River Road Entertainment
From left to right: Alia Shawkat, Scout Taylor-Compton, Stella Maeve, Kristen Stewart and Dakota Fanning are the '70s teenage band The Runaways — Robin, Lita Ford, Sandy West, Joan Jett and Cherie Currie.
Rated R for language, drug use and sexual content With: Riley Keough, Kristen Stewart, Dakota Fanning, Michael Shannon, Scout Taylor-Compton
- Director: Floria Sigismondi
- Genre: Drama
- Running Time: 105 minutes
The Runaways is a curious mix, an exhilarating story of female self-expression that's also a cautionary tale of female exploitation. So as the '70s girl group The Runaways comes together and then slowly disintegrates, there's a simultaneous rising and falling arc — which would be thrilling if writer-director Floria Sigismondi had a structure that could hold it all together.
What she does have is punkish audacity: Her first shot is a splotch of menstrual blood on the pavement, as 15-year-old future Runaways vocalist Cherie Currie gets her first period. What makes this even more outrageous is that Cherie is played by Dakota Fanning, now stretched out and filled out. It's as if the director is saying, "Here's your adorable little child star. What do you make of her now? What will she make of herself?"
After she's teased by her more worldly sister, Cherie dolls herself up and heads for Rodney Bingenheimer's English Disco, a well-known L.A. club that's also where Kristen Stewart's Joan Jett heads, after buying herself a motorcycle jacket. She wants to play guitar in a rock band, but in the mid-'70s, the sexist conventional wisdom said girls didn't play electric guitar. Still, when Jett accosts the ghoulish impresario Kim Fowley, played by Michael Shannon, the idea for The Runaways is born.
"I'm Joan Jett," Jett says to Fowley outside the club. "I play guitar, electric guitar."
"Joan Jett, that's a cool name," replies Fowley. "You guys got a demo?"
"No," she says. "Look. No guys. I want to start an all-girl rock band."
"Really?" he says. "Maybe I am the luckiest dog after all."

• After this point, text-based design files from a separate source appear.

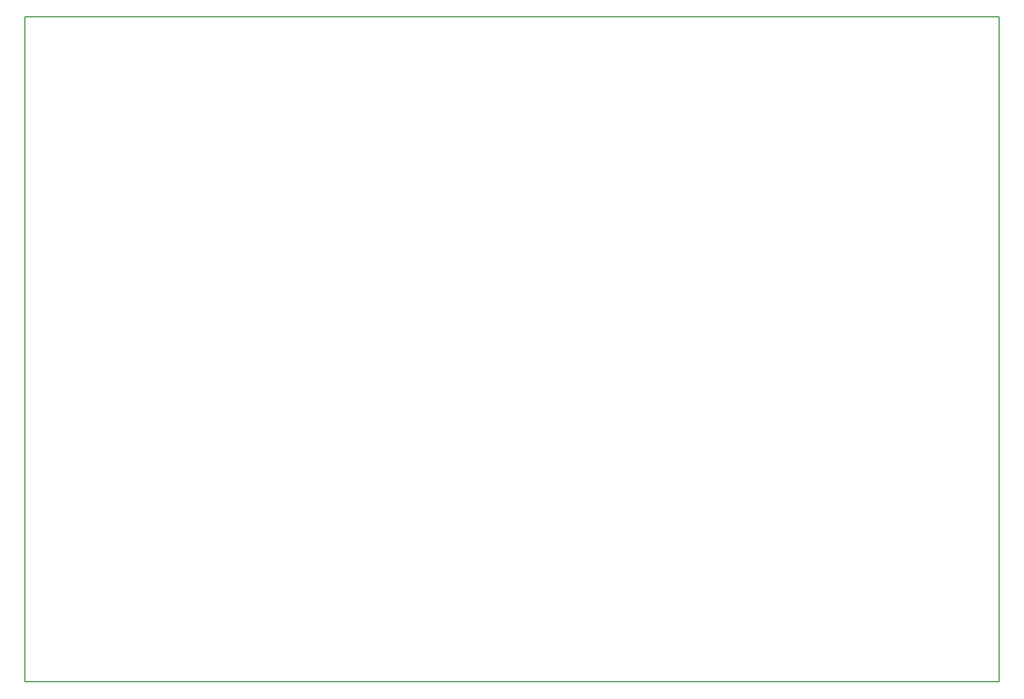
<source format=gko>
G04 #@! TF.FileFunction,Profile,NP*
%FSLAX46Y46*%
G04 Gerber Fmt 4.6, Leading zero omitted, Abs format (unit mm)*
G04 Created by KiCad (PCBNEW 4.0.2-stable) date Mon Sep  5 15:28:57 2016*
%MOMM*%
G01*
G04 APERTURE LIST*
%ADD10C,0.100000*%
%ADD11C,0.150000*%
G04 APERTURE END LIST*
D10*
D11*
X70485000Y-141605000D02*
X70485000Y-37465000D01*
X222885000Y-141605000D02*
X70485000Y-141605000D01*
X222885000Y-37465000D02*
X222885000Y-141605000D01*
X70485000Y-37465000D02*
X222885000Y-37465000D01*
M02*

</source>
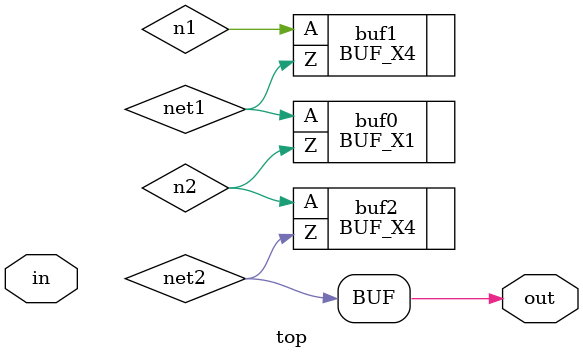
<source format=v>
module top (in,
    out);
 input in;
 output out;

 wire n1;
 wire n2;
 wire net1;
 wire net2;

 BUF_X1 buf0 (.A(net1),
    .Z(n2));
 BUF_X4 buf1 (.A(n1),
    .Z(net1));
 BUF_X4 buf2 (.A(n2),
    .Z(net2));
 assign out = net2;
endmodule

</source>
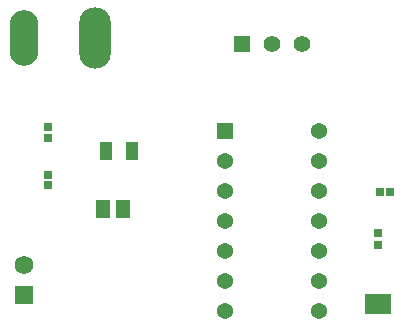
<source format=gts>
G04*
G04 #@! TF.GenerationSoftware,Altium Limited,Altium Designer,20.2.7 (254)*
G04*
G04 Layer_Color=8388736*
%FSLAX25Y25*%
%MOIN*%
G70*
G04*
G04 #@! TF.SameCoordinates,EE1AD421-979F-440A-8BD1-8888F99C881E*
G04*
G04*
G04 #@! TF.FilePolarity,Negative*
G04*
G01*
G75*
%ADD21R,0.04343X0.05918*%
%ADD22R,0.02769X0.02769*%
%ADD23R,0.03005X0.03162*%
%ADD24R,0.05131X0.06233*%
%ADD25R,0.03162X0.03005*%
%ADD26R,0.03162X0.02808*%
%ADD27R,0.06225X0.06225*%
%ADD28C,0.06225*%
%ADD29R,0.05406X0.05406*%
%ADD30C,0.05406*%
%ADD31O,0.10642X0.20485*%
%ADD32O,0.09658X0.18517*%
%ADD33R,0.05595X0.05595*%
%ADD34C,0.05595*%
%ADD35R,0.08674X0.07099*%
D21*
X67323Y68701D02*
D03*
X58661D02*
D03*
D22*
X149606Y41339D02*
D03*
Y37402D02*
D03*
D23*
X153543Y55118D02*
D03*
X150118D02*
D03*
D24*
X57626Y49213D02*
D03*
X64421D02*
D03*
D25*
X39370Y57342D02*
D03*
Y60768D02*
D03*
D26*
Y73051D02*
D03*
Y76555D02*
D03*
D27*
X31496Y20591D02*
D03*
D28*
Y30591D02*
D03*
D29*
X98543Y75276D02*
D03*
D30*
Y65276D02*
D03*
Y55276D02*
D03*
Y45276D02*
D03*
Y35276D02*
D03*
Y25276D02*
D03*
Y15276D02*
D03*
X129803D02*
D03*
Y25276D02*
D03*
Y35276D02*
D03*
Y45276D02*
D03*
Y55276D02*
D03*
Y65276D02*
D03*
Y75276D02*
D03*
D31*
X55118Y106299D02*
D03*
D32*
X31496D02*
D03*
D33*
X104173Y104331D02*
D03*
D34*
X114173D02*
D03*
X124173D02*
D03*
D35*
X149606Y17717D02*
D03*
M02*

</source>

Fowley calls over a young blonde who's standing nearby. "Sandy West is a drummer," he says, making music history with the introduction. "Joan Jett claims to be some sort of guitar goddess."
"I didn't say that," replies Jett.
River Road Entertainment
Fanning's Currie is the central character in The Runaways, based on the singer's memoir. Stewart's Jett turns out to be more of a bystander — though the two do have one desultory love scene.
Fanning's Currie is the central character in The Runaways, based on the singer's memoir. Stewart's Jett turns out to be more of a bystander — though the two do have one desultory love scene. River Road Entertainment
That's a juicy scene, but a couple of things knock it down a peg. Kristen Stewart is overdoing the twitchy awkwardness. And then there's that usual biopic hazard: writing too on the nose, so that you almost see the light bulb over Fowley's head: Young girls! Guitars! Money! The Runaways is paced so briskly that you barely register the externals before you're hurtled along to the next biopic marker.
Although Jett is the co-executive producer and Stewart the first-billed star, the film is based on Currie's slim autobiography, written less than a decade after The Runaways imploded in the early '80s. The Jett character is mostly a bystander: She stands by as manager Fowley drills his teenage girl band, then stands by some more as Currie becomes the group's blonde-bombshell mascot and begins to fall apart from all the drugs and sex and Fowley abuse.
The film's more lurid thread is Currie's debasement. Fowley isn't thinking female empowerment; he's thinking "jailbait," barely pubescent girls acting dirty and available for an audience with as many people leering as rocking out.
According to the documentary Edgeplay, made by one-time Runaways member Vicky Tischler-Blue, the vibe among the bandmates was never very good — and director Sigismondi gives scant time to other members. Late in the film, Currie and Jett have a love scene, but it happens in a vacuum. You get no sense of whether it altered the band's already volatile chemistry, or even what Jett and Currie made of it after the fact. The last part of the film is unfocused, with connective tissue missing. Maybe there's a three-hour cut of The Runaways down the line that will be more compelling.
As Fowley, Michael Shannon looks scary and stops the show with his rants, but have you ever seen the real Fowley interviewed? His creepiness is otherworldly. Shannon, even with his formidable size and nonstop epithets, seems too lovably damaged. This is Fanning's movie, and you can taste her relish in breaking out of child-stardom with a vengeance.
But as she parades around onstage half-naked, chanting that she's a cherry bomb and striking one sexualized pose after another, you're uncomfortably aware that she's 15 years old and legally a minor. How we reconcile that fact — or can't — with the thrill of her performance gives The Runaways at least some of the present-tense electricity that the real group had onstage so long ago.